Record excerpts.

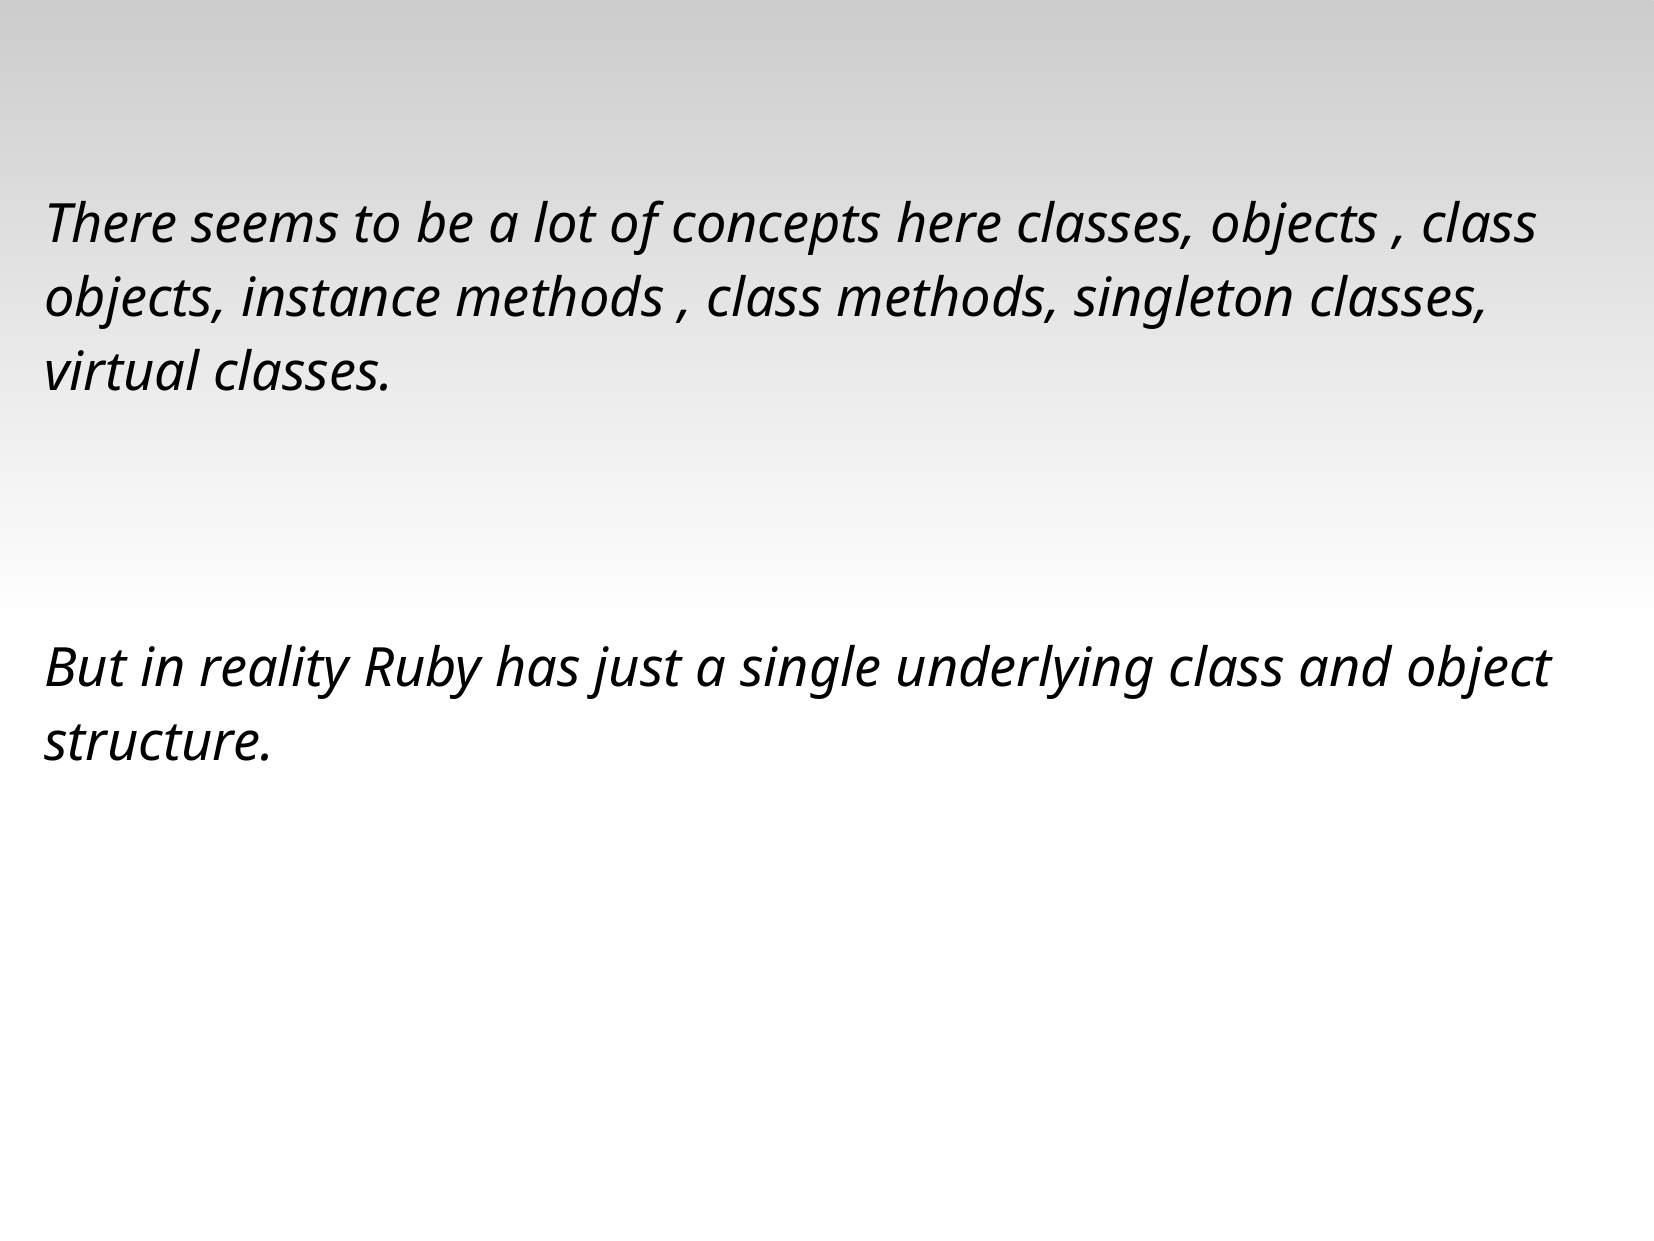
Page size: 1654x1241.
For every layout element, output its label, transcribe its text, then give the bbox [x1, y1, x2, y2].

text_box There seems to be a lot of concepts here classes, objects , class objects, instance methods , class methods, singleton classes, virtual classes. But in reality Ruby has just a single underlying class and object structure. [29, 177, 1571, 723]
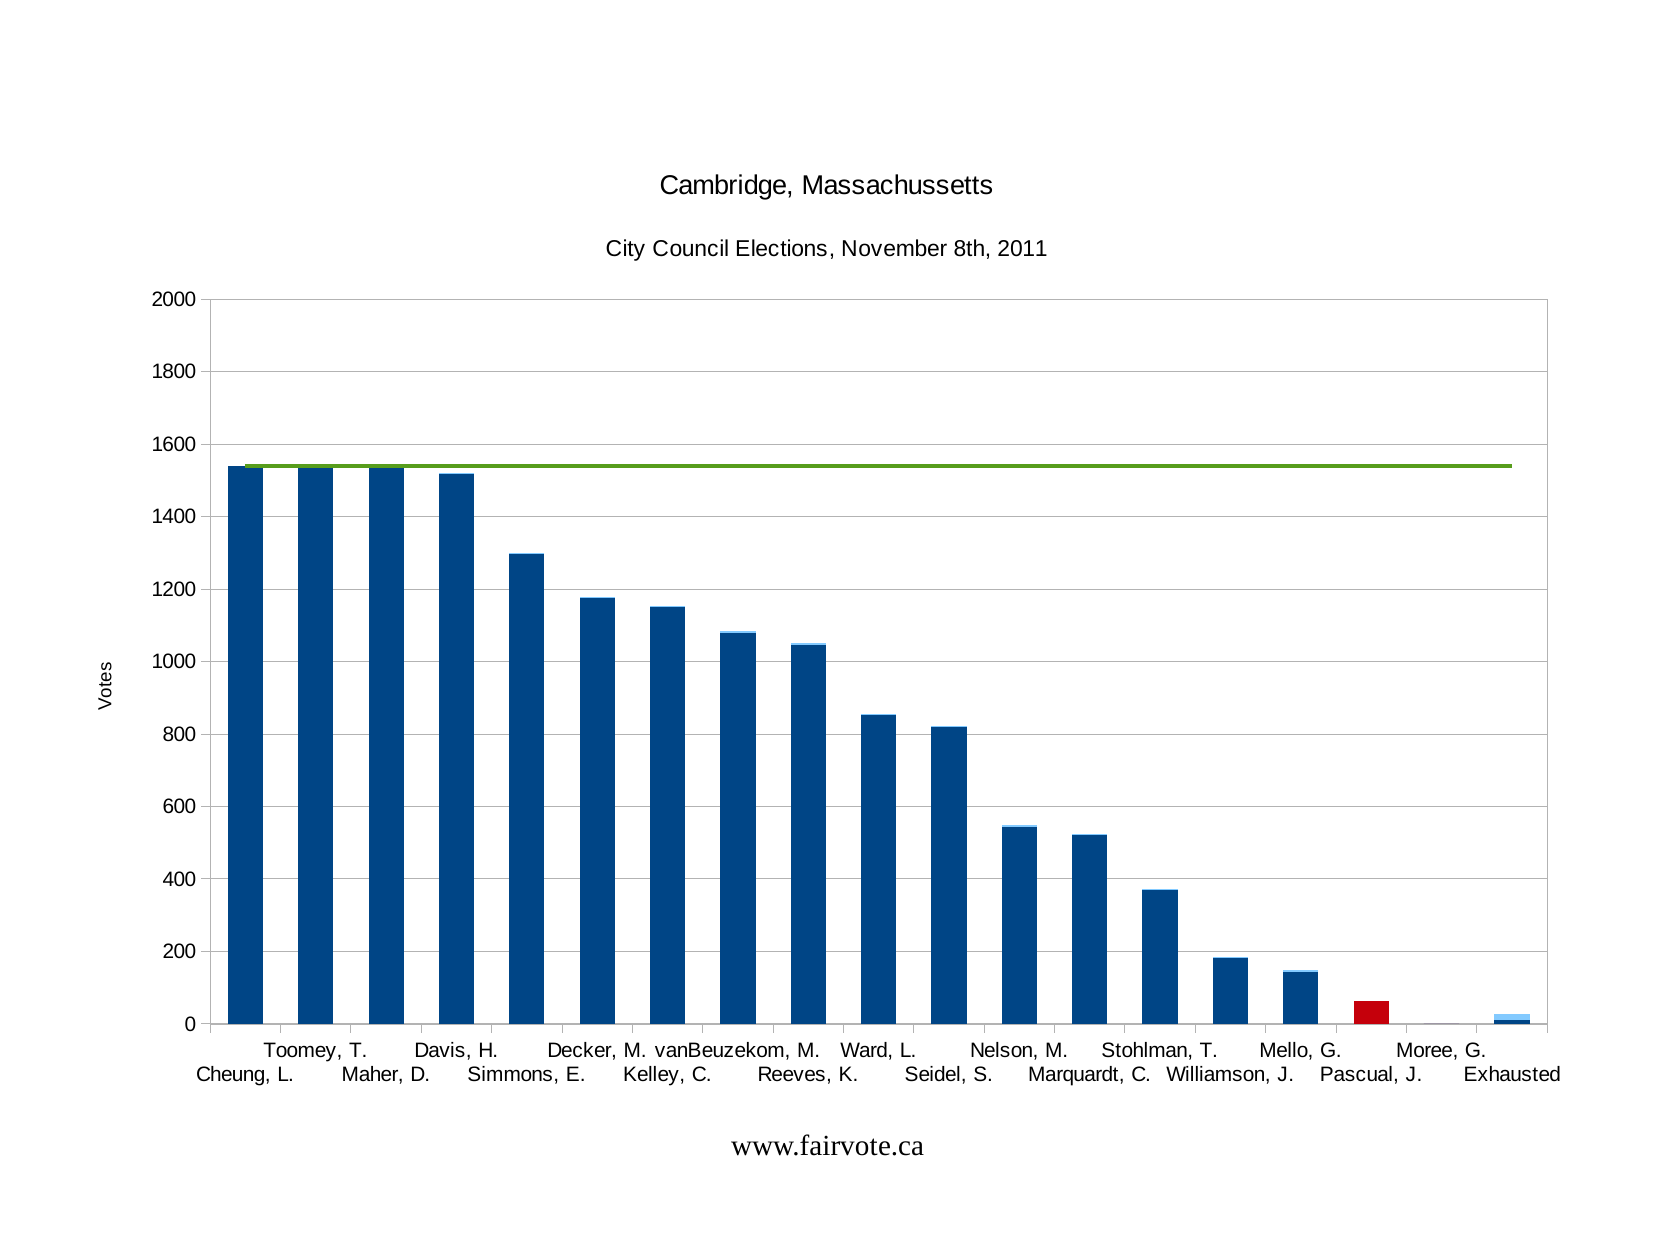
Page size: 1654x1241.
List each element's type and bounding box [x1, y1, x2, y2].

Work instructions.
Copy every line above word for word, leaving out the pictures.

Output.
Page size: 1654x1241.
For every layout element, output its label, transcribe its text, then give the bbox [x1, y1, x2, y2].

text_box There seems to be a lot of concepts here classes, objects , class objects, instance methods , class methods, singleton classes, virtual classes. But in reality Ruby has just a single underlying class and object structure. [29, 177, 1571, 723]
Page size: 1654x1241.
List each element's type and bounding box [x1, y1, x2, y2].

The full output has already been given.